Without Annual Meeting and Amid Decline, Southern Baptists Continue to Debate Race and Women’s Roles

Messengers hold up SBC abuse handbooks while taking a challenge to stop sexual abuse during the annual meeting of the Southern Baptist Convention at the Birmingham-Jefferson Convention Complex, June 12, 2019, in Birmingham, Alabama. RNS photo by Butch Dill

The Southern Baptist Convention will not hold its annual meeting as it regularly does each June. But issues its members have long grappled with — including race and the roles of women — continue to be points of controversy in the nation’s largest Protestant denomination.

In December, Founders Ministries, a neo-Calvinist evangelical group made up primarily of Southern Baptists, premiered a documentary called “By What Standard?: God’s Word, God’s Rule.”

The film includes selective footage of discussions around last year’s meeting about whether women should preach, juxtaposed with Founders Ministries head Tom Ascol speaking of motherhood as “the highest calling.” Much of the almost two-hour film that has had some 60,000 views online chronicles the passage of resolutions at the 2019 meeting, from one on “the evil of sexual abuse” to another on “critical race theory and intersectionality.”
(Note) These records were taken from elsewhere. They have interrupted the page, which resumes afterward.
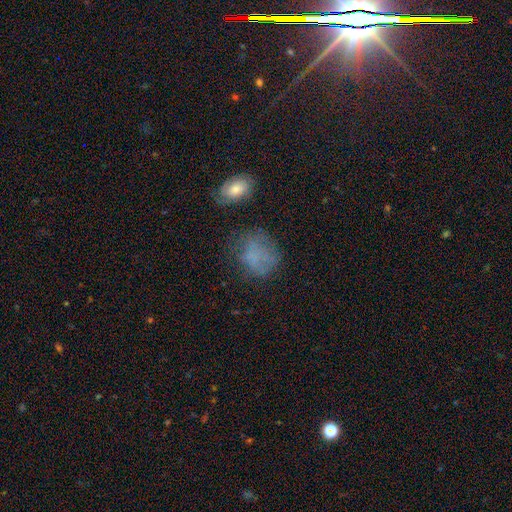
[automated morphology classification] The model was most divided on "how rounded": round: 59%, in between: 39%, cigar-shaped: 1%. More confident: smooth or featured — smooth (64%); merging — none (53%).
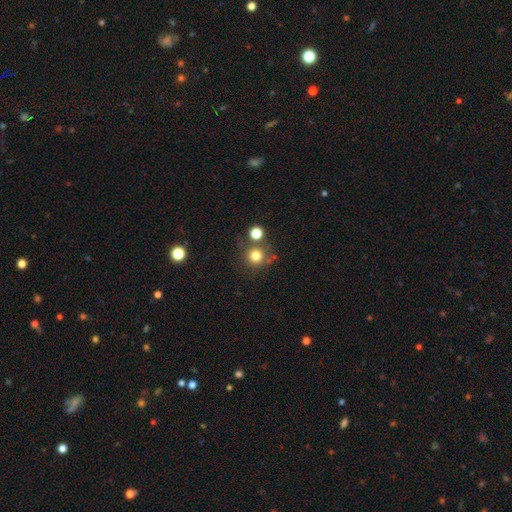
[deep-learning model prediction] Overall: smooth (78%). How rounded: round (93%). Merging: none (72%).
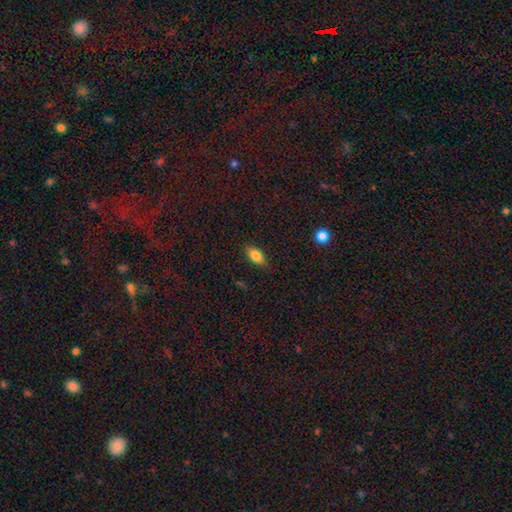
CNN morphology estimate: Q: Smooth or featured?
A: smooth (79%); runner-up: featured or disk (12%)
Q: How rounded?
A: in between (87%); runner-up: cigar-shaped (8%)
Q: Merging?
A: none (83%); runner-up: minor disturbance (13%)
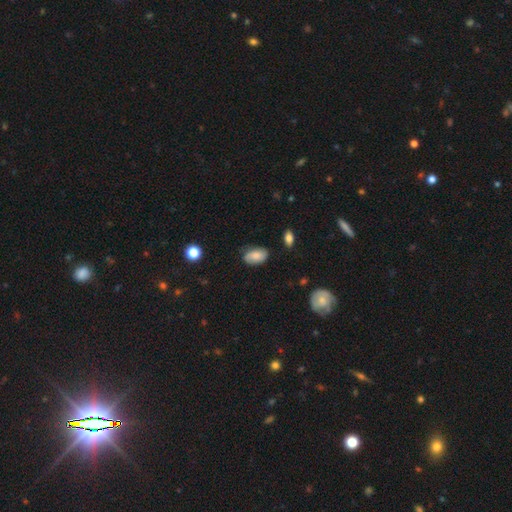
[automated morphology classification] Smooth or featured?
  - smooth: 77% *
  - featured or disk: 16%
  - star or artifact: 8%
How rounded?
  - in between: 92% *
  - round: 6%
  - cigar-shaped: 2%
Merging?
  - none: 76% *
  - minor disturbance: 18%
  - major disturbance: 4%
  - merger: 2%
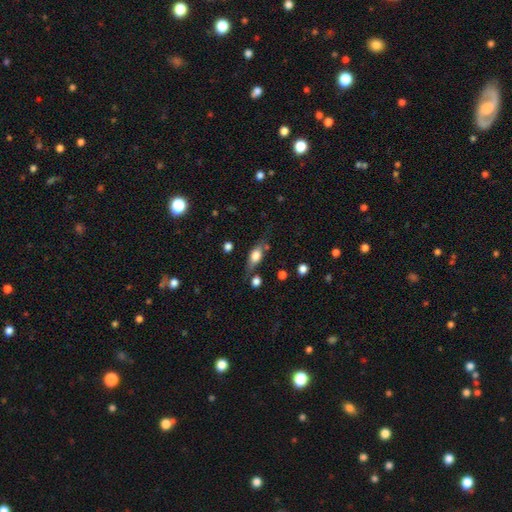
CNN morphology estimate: Smooth or featured? smooth (64%)
How rounded? in between (75%)
Merging? none (64%)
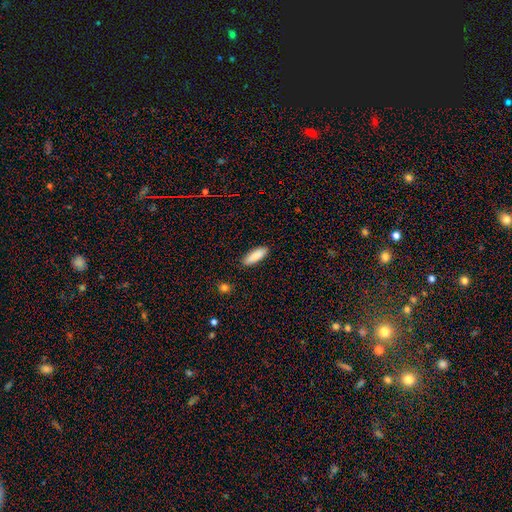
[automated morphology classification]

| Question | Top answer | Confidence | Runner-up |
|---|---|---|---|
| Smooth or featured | smooth | 88% | star or artifact (6%) |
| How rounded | in between | 56% | cigar-shaped (43%) |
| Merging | none | 90% | minor disturbance (8%) |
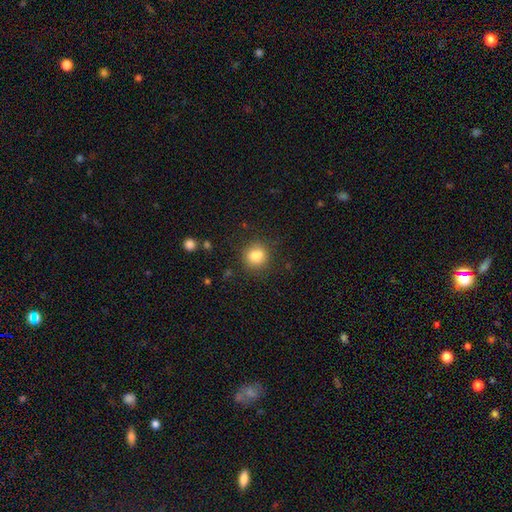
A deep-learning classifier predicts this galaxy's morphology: This appears to be a smooth galaxy with no disk features (83%) that is round (83%). Merging: none (77%).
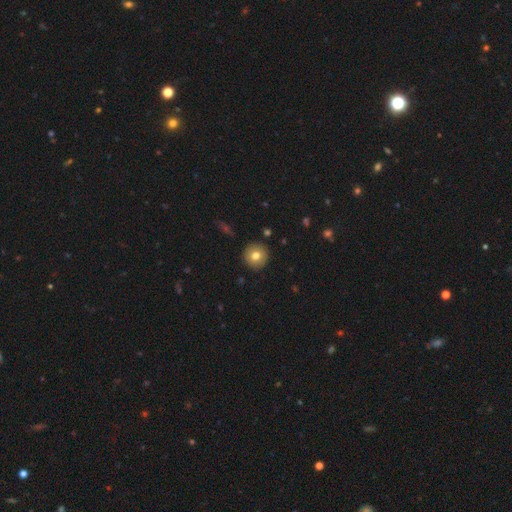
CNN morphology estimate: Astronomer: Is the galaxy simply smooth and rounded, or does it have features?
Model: smooth — 76%.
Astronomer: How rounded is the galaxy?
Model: round — 95%.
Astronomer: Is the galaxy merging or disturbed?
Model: none — 91%.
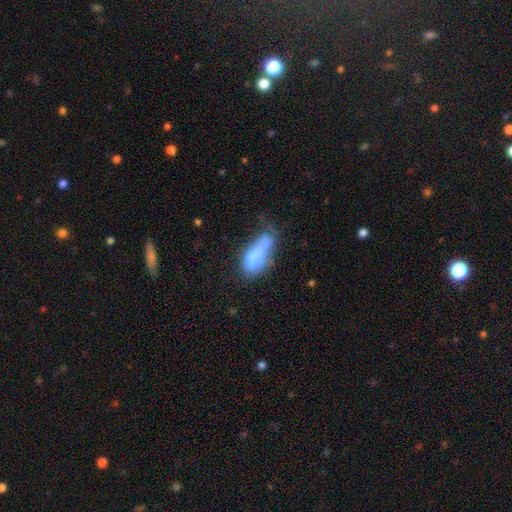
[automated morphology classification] The model was most divided on "merging": minor disturbance: 32%, major disturbance: 27%, none: 26%, merger: 15%. More confident: how rounded — in between (78%); smooth or featured — smooth (66%).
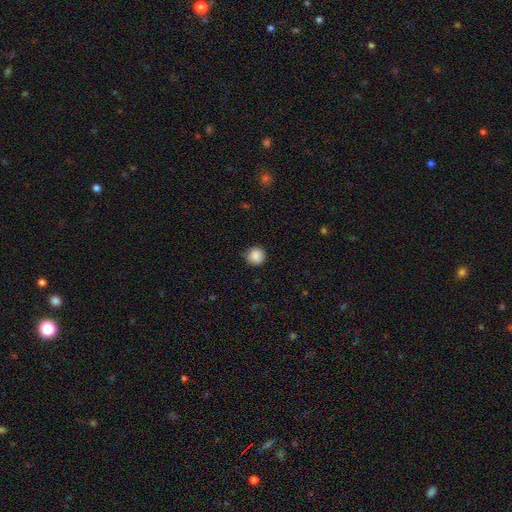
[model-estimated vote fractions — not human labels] smooth_or_featured: smooth (p=0.87) [alt: star or artifact p=0.09]
how_rounded: round (p=0.93) [alt: in between p=0.06]
merging: none (p=0.84) [alt: minor disturbance p=0.13]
Two months after the film’s release, the Conservative Baptist Network was founded, calling itself an alternative for dissatisfied Southern Baptists who might otherwise leave the denomination or stay and remain silent.

“A significant number of Southern Baptists are concerned about the apparent emphasis on social justice, Critical Race Theory, Intersectionality, and the redefining of biblical gender roles,” the network declared in its first news release.

The new network was launched at a time when the SBC continues to face decline. The SBC peaked in 2006 with 16,306,246 members. New statistical data released Thursday (June 4) shows 14,525,579 members in 2019, a decline of nearly 1.8 million members in 13 years. Membership is at its lowest level since 1985.

Some of the recent debate in the denomination has focused on the role of women in the church, including whether or not women can preach in Sunday morning worship services.

Much of the debate has focused on how the denomination speaks about race.

Before the recent events triggered by the death of George Floyd in Minneapolis under the knee of a police officer, Southern Baptists had been debating the meaning of critical race theory in particular.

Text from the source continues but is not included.